- Developer: Or Arbel
- Release: April 1, 2014; 12 years ago
- Operating system: iOS, Android
- Website: justyo.co

= Yo (app) =

Smartphone app

Yo was a social mobile application for iOS, Android, and formerly also Windows Phone. Initially, the application's only function was to send the user's friends the word "yo" as a text and audio notification, but was then updated to enable users to attach links and location to their "Yo"s.

==History==
Yo was created by Israeli developer Or Arbel in eight hours at the request of Moshe Hogeg, CEO of Mobli, who asked Arbel to design a single-button app to send a notification to his assistant or wife. It was launched on April Fools' Day 2014 for Android and iOS, though initially rejected by Apple for being too simple. The app was only shared with Mobli employees to start, however 20,000 people were using the app within the first month of release. The app was shared on the Product Hunt website, through which it exploded in popularity. Following a wide range of interest from investors, the app received US$1 million in investment, including from Hogeg himself.

In July 2014 the app was also released for Windows Phone. The app was valued at between $5 and $10 million in the same month and received a further $1.5 million in funding.

Arbel stated interest in expanding the app to include more functionality, including a possible feature which could be used by bloggers to send their followers a "yo" with a link to the blog attached whenever they post an update; the feature has since been implemented. The app's first content update was released in August 2014, adding extra functionality to it, including the ability to send web links and hashtags, and creating user profiles.

On 20 June 2014, Isaiah Turner hacked the app, allowing him to retrieve any user's phone number and spam or spoof "yos" to any user. After the exploit was fixed, Arbel hired him to work for the company. In October of the same year, the app introduced functionality to enable users to send their location to other users.

In June 2015, Yo released the second version of their app with a number of new features. The user interface was updated to allow users to send photos or their location within 1 swipe and a tap from the home screen. The new version also enabled users to collect their friends into groups so that they could "Yo" a number of people with 1 tap.

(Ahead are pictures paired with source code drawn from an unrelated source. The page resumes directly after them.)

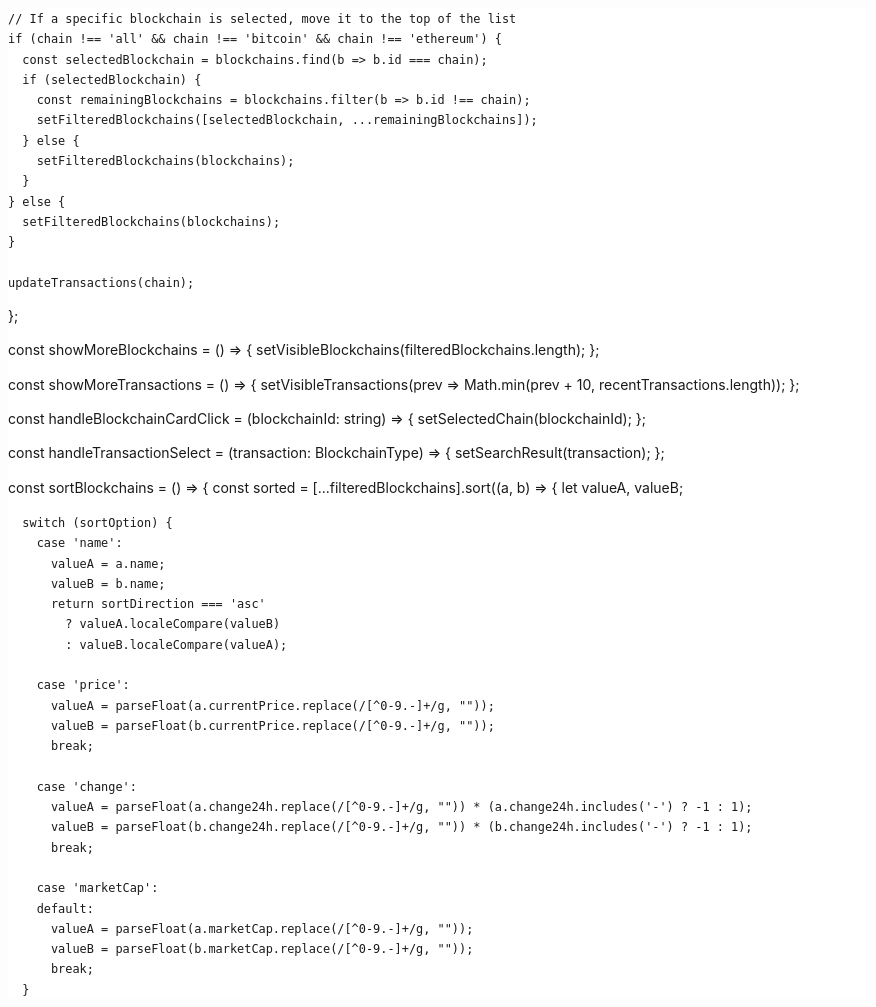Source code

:     // If a specific blockchain is selected, move it to the top of the list
    if (chain !== 'all' && chain !== 'bitcoin' && chain !== 'ethereum') {
      const selectedBlockchain = blockchains.find(b => b.id === chain);
      if (selectedBlockchain) {
        const remainingBlockchains = blockchains.filter(b => b.id !== chain);
        setFilteredBlockchains([selectedBlockchain, ...remainingBlockchains]);
      } else {
        setFilteredBlockchains(blockchains);
      }
    } else {
      setFilteredBlockchains(blockchains);
    }
    
    updateTransactions(chain);
  };

  const showMoreBlockchains = () => {
    setVisibleBlockchains(filteredBlockchains.length);
  };

  const showMoreTransactions = () => {
    setVisibleTransactions(prev => Math.min(prev + 10, recentTransactions.length));
  };

  const handleBlockchainCardClick = (blockchainId: string) => {
    setSelectedChain(blockchainId);
  };

  const handleTransactionSelect = (transaction: BlockchainType) => {
    setSearchResult(transaction);
  };

  const sortBlockchains = () => {
    const sorted = [...filteredBlockchains].sort((a, b) => {
      let valueA, valueB;
      
      switch (sortOption) {
        case 'name':
          valueA = a.name;
          valueB = b.name;
          return sortDirection === 'asc' 
            ? valueA.localeCompare(valueB)
            : valueB.localeCompare(valueA);
        
        case 'price':
          valueA = parseFloat(a.currentPrice.replace(/[^0-9.-]+/g, ""));
          valueB = parseFloat(b.currentPrice.replace(/[^0-9.-]+/g, ""));
          break;
          
        case 'change':
          valueA = parseFloat(a.change24h.replace(/[^0-9.-]+/g, "")) * (a.change24h.includes('-') ? -1 : 1);
          valueB = parseFloat(b.change24h.replace(/[^0-9.-]+/g, "")) * (b.change24h.includes('-') ? -1 : 1);
          break;
          
        case 'marketCap':
        default:
          valueA = parseFloat(a.marketCap.replace(/[^0-9.-]+/g, ""));
          valueB = parseFloat(b.marketCap.replace(/[^0-9.-]+/g, ""));
          break;
      }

In 2016 the Yo company shut down. Arbel and other employees had since moved on to other jobs, and Arbel described the app as running on "autopilot". Arbel opened a Patreon account to continue funding maintenance of the app in 2018.

== Features ==
The app enabled users to send individual notifications to other users, simply containing the word "Yo". Users could additionally send their location. Yo was an option for the IFTTT service.

The app had an API, which enabled developers and brands to send a Yo to groups of users, such as when the World Cup sent a Yo every time a goal was scored. FedEx set up a service using the app through which users could receive a Yo when their package was being delivered.

==Reception==
Since its release, Yo has been downloaded over 3 million times and by 2019 over 100 million 'Yo's had been sent. Joachim Fels, an economist at Morgan Stanley, expressed interest in the app due to its simplicity. At the height of its popularity the app reached the number 4 position on the iOS App Store and #1 in the social networking category.

==Similar apps==
A number of apps inspired by Yo have been released, including one which sends the word 'Hodor', and one which sends the Indian word 'aiyo'. The app has also been adapted to warn Israeli citizens of missile strikes. An app called Lo was partly inspired by Yo, sending only a user's location. In July 2014 some of the copies and parodies received copyright complaints from Yo, with Arbel saying "Yo has spawned many clones... some of them are a complete replication of the Yo app... Improving upon our concept is welcomed, copying us bit-by-bit isn't.". In August 2014, Tom Scott and Natalie Gray created Emojli, an emoji only messenger app, partly inspired by the success of Yo.

For a subplot in season two of the HBO show Silicon Valley HBO reportedly built a prototype of the featured Bro app, an app just like Yo, "but less original".